Warum kann es sich dieser kleine Halbkanton leisten, seine Steuern derart massiv zu senken? Aus mehreren Gründen. Erstens habe «der Kanton am eigenen Leib gespart», mein Branko Balaban. Dann erhält er zusätzliches Geld vom Nationalbankgold und vom neuen Finanzausgleich. Bald fliesst (noch) mehr Geld aus Bern in die Randregionen, und überdies können die Kantone auch etwas freier entscheiden, wie sie diese Mittel verwenden wollen; also auch für Steuersenkungen. Letztlich aber hat der Halbkanton wenig zu verlieren.

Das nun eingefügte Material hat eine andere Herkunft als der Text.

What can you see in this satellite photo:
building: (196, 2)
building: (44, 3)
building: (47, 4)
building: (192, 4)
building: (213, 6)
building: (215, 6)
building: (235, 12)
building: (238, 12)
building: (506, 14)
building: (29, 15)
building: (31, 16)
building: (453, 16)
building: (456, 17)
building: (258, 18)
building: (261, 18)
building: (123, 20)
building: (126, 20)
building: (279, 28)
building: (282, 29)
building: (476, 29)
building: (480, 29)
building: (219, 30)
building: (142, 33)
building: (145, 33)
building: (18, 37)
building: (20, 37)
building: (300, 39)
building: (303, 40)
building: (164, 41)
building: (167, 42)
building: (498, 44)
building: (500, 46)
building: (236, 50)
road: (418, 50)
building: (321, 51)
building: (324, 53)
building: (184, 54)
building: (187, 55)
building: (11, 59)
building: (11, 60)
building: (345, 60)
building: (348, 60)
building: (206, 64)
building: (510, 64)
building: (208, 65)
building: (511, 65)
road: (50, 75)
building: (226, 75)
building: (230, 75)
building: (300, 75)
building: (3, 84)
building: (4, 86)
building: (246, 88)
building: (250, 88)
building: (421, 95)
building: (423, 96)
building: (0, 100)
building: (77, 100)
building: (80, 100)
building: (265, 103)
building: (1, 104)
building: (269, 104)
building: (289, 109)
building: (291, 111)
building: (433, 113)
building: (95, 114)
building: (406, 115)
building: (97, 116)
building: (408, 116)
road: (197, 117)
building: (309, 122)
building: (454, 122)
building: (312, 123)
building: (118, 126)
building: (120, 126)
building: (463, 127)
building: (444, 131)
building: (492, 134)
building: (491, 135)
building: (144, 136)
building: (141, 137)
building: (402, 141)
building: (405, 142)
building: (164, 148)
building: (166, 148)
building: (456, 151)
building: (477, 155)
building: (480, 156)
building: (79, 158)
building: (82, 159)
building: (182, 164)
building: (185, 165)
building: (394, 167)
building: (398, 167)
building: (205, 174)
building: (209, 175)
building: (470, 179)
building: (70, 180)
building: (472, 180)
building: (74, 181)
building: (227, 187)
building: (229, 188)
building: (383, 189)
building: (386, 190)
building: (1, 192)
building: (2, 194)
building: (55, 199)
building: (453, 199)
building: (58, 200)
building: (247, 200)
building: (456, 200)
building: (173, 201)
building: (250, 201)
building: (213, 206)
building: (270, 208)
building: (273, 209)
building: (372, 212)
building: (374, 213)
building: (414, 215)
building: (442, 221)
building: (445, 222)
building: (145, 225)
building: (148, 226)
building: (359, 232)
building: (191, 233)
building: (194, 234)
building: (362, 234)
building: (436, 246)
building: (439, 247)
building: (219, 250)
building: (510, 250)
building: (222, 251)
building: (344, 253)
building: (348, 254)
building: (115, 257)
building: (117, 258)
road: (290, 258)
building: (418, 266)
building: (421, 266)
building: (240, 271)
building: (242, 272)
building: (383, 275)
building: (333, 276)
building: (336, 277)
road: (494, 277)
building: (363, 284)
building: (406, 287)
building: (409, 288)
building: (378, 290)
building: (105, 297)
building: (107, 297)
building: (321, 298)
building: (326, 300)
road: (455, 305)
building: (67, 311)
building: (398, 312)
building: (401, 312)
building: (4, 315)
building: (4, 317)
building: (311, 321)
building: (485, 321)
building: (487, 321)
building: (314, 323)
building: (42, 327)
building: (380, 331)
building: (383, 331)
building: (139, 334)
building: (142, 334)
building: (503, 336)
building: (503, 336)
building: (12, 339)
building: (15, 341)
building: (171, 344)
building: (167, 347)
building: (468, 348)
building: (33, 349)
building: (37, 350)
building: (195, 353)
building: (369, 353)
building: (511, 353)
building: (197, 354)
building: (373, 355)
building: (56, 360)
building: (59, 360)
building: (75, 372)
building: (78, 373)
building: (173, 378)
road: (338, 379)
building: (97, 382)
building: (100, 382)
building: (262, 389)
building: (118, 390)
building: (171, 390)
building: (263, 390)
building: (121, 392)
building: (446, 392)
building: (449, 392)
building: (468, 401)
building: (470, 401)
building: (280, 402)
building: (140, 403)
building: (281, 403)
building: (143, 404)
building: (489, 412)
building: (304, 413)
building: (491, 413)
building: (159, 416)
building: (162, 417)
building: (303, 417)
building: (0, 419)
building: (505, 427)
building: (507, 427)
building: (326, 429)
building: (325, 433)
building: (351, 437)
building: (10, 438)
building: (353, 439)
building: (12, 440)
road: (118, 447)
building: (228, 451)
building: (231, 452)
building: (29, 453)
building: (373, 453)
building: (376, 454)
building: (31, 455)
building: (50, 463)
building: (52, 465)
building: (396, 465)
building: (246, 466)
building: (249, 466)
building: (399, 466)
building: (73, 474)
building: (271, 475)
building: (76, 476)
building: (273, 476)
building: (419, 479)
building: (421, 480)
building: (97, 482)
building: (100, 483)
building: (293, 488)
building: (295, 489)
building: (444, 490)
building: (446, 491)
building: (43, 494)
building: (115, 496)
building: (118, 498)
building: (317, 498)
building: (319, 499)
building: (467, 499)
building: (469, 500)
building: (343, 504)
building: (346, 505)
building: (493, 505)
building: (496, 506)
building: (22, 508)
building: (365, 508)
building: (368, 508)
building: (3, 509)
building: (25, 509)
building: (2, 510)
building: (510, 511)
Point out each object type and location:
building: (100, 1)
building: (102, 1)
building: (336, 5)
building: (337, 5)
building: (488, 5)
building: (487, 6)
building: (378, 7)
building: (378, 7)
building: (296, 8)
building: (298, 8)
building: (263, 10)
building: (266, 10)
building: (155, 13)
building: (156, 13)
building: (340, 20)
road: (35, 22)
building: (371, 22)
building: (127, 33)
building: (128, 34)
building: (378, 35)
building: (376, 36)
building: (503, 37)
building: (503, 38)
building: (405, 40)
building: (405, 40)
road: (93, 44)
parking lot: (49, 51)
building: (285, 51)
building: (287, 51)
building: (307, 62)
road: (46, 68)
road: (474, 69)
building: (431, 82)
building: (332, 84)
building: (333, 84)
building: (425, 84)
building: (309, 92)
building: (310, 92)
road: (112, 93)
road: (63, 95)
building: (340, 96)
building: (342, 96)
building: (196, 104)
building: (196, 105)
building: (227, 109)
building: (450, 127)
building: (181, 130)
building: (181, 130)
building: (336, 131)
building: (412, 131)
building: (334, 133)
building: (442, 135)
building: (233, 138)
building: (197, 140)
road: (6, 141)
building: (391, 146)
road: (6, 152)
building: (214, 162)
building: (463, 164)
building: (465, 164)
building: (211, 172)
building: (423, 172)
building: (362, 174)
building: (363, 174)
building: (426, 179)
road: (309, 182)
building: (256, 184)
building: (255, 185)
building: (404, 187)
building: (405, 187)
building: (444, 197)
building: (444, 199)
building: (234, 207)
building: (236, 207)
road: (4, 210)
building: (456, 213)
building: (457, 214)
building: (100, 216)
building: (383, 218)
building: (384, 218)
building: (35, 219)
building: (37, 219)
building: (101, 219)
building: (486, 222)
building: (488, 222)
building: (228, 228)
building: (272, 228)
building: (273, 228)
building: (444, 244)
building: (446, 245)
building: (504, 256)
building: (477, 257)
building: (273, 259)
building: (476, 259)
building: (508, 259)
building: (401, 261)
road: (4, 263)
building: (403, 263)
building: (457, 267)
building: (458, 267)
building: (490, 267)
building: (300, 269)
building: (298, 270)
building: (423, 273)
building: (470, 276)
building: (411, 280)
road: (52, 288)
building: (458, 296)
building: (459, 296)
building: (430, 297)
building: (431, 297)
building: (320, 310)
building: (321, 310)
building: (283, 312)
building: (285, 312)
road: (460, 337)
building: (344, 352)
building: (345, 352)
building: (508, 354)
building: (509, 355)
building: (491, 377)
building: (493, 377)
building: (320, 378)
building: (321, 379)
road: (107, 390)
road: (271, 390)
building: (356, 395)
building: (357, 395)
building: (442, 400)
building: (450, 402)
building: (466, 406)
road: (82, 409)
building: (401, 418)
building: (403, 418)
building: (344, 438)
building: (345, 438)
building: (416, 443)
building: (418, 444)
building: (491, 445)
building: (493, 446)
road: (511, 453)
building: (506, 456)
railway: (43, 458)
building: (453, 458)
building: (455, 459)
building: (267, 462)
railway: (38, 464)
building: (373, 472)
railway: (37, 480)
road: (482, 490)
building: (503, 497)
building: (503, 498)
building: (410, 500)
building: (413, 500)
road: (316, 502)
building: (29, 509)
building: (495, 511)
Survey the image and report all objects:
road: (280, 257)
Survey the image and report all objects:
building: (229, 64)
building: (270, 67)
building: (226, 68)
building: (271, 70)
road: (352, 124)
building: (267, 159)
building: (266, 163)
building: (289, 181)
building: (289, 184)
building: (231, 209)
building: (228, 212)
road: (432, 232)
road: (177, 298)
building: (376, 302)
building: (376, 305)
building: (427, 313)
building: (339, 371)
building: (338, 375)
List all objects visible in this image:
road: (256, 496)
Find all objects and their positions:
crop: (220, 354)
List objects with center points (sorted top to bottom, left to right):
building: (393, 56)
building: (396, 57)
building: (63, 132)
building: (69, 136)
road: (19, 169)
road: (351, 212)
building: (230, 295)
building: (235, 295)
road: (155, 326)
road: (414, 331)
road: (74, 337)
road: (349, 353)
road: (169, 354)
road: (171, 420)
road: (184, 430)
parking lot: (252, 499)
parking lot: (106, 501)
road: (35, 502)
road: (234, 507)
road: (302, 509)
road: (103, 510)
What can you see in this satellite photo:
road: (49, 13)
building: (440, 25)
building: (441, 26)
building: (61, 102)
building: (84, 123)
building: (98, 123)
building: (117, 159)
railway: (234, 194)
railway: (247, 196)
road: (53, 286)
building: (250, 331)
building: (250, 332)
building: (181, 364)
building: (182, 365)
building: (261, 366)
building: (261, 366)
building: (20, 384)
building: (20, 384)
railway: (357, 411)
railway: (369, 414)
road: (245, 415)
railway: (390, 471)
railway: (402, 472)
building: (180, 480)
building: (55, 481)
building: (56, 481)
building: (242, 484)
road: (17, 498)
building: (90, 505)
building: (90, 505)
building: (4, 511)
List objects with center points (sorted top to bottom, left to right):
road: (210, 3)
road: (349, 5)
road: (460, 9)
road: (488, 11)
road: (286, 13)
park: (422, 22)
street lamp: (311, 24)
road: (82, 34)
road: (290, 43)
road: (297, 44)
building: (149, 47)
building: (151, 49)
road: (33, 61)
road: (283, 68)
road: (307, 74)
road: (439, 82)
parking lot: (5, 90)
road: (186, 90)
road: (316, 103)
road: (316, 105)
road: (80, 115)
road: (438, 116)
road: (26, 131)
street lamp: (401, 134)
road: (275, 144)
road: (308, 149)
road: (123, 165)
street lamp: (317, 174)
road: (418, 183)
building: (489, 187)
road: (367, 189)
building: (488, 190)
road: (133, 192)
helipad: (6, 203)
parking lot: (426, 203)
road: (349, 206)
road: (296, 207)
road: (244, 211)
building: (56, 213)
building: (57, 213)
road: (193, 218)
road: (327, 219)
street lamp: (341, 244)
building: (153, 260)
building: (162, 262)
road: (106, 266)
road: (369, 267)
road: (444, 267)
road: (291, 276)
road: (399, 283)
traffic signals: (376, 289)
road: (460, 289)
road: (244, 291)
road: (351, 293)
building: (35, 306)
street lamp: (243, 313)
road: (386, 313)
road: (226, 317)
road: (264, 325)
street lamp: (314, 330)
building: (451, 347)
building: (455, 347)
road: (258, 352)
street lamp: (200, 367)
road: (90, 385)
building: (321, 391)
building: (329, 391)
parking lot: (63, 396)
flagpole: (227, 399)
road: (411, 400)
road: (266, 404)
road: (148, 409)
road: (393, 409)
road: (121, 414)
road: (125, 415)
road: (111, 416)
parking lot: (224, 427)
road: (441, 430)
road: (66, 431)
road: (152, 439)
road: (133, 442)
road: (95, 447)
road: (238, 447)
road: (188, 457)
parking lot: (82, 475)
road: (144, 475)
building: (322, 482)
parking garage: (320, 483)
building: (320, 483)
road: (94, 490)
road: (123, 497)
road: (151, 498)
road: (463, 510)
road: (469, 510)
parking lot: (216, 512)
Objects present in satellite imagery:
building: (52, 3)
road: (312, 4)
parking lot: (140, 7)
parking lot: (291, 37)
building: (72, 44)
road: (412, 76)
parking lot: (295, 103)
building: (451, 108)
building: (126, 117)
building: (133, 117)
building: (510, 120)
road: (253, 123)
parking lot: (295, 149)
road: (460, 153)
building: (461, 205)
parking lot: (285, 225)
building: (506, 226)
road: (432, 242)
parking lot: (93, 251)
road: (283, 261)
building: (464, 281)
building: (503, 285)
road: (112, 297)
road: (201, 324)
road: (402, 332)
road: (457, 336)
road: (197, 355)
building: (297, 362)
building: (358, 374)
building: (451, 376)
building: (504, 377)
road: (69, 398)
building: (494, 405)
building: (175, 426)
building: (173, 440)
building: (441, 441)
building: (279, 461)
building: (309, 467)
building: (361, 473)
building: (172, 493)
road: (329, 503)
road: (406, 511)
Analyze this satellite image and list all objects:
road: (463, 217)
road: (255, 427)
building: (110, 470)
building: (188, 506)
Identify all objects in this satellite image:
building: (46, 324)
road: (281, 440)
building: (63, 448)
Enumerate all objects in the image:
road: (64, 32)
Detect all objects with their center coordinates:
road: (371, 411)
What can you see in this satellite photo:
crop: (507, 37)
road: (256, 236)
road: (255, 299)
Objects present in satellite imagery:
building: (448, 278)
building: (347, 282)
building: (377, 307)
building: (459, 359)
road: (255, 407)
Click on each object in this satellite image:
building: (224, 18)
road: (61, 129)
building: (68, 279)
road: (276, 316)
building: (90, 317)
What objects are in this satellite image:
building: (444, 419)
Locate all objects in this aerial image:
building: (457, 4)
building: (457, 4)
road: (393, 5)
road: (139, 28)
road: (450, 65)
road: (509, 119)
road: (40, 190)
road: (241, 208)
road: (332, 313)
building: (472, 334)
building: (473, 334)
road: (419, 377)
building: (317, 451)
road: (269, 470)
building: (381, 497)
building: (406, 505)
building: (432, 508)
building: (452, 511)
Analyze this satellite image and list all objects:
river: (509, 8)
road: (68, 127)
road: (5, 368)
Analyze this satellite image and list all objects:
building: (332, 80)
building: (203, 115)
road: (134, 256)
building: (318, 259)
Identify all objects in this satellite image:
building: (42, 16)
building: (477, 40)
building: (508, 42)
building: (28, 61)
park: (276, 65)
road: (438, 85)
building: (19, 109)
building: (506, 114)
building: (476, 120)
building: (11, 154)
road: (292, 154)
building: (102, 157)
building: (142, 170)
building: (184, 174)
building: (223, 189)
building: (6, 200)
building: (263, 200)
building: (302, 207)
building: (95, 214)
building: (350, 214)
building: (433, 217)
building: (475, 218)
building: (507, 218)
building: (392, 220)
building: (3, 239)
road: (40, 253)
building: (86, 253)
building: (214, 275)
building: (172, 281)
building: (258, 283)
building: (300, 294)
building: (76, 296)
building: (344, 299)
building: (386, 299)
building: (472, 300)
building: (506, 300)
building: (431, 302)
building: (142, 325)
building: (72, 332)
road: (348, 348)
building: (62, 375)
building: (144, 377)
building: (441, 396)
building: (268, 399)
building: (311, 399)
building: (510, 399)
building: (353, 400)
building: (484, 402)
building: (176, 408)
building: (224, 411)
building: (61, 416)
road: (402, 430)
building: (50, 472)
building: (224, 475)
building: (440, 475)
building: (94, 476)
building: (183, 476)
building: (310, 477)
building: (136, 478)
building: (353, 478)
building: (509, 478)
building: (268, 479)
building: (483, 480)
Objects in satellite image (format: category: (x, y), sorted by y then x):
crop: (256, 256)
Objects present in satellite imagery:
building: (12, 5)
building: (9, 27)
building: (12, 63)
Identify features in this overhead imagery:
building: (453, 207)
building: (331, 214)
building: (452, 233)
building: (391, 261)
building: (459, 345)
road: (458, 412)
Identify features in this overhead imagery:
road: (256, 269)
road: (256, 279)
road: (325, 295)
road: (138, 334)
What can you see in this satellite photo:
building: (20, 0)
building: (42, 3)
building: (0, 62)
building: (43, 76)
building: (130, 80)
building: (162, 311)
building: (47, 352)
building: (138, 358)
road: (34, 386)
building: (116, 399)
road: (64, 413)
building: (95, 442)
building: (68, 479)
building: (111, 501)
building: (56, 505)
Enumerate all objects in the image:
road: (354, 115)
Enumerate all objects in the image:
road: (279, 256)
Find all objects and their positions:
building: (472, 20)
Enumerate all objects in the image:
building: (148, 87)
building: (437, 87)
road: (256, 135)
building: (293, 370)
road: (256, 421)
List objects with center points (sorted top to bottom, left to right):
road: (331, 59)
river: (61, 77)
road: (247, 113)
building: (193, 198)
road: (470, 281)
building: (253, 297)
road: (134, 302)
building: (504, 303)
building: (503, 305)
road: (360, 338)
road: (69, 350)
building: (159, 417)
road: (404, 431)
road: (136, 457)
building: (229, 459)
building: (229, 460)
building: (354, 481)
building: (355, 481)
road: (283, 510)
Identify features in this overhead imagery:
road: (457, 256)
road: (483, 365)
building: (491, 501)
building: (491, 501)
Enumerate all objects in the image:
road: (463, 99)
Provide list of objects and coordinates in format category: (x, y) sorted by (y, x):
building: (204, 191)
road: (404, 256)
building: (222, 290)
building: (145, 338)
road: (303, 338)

Die juristischen Personen liefern nur gerade 7 Prozent der Steuern ab. Geht die Strategie auf, siedeln sich neue Unternehmen samt oberstem Management an. Dann hätte Obwalden sehr viel gewonnen.

Das Tempo, das die Politiker in diesem Halbkanton vorgeben, ist unschweizerisch. Die Vorlage zur Steuerreform ging soeben durch die Vernehmlassung, nächsten Donnerstag ist die erste Kommissionssitzung, anschliessend kommt sie ins Parlament, am 27. November vors Volk – und auf 1. Januar 2006 soll sie in Kraft treten. So schnell geht es sonst höchstens in Estland oder der Slowakei.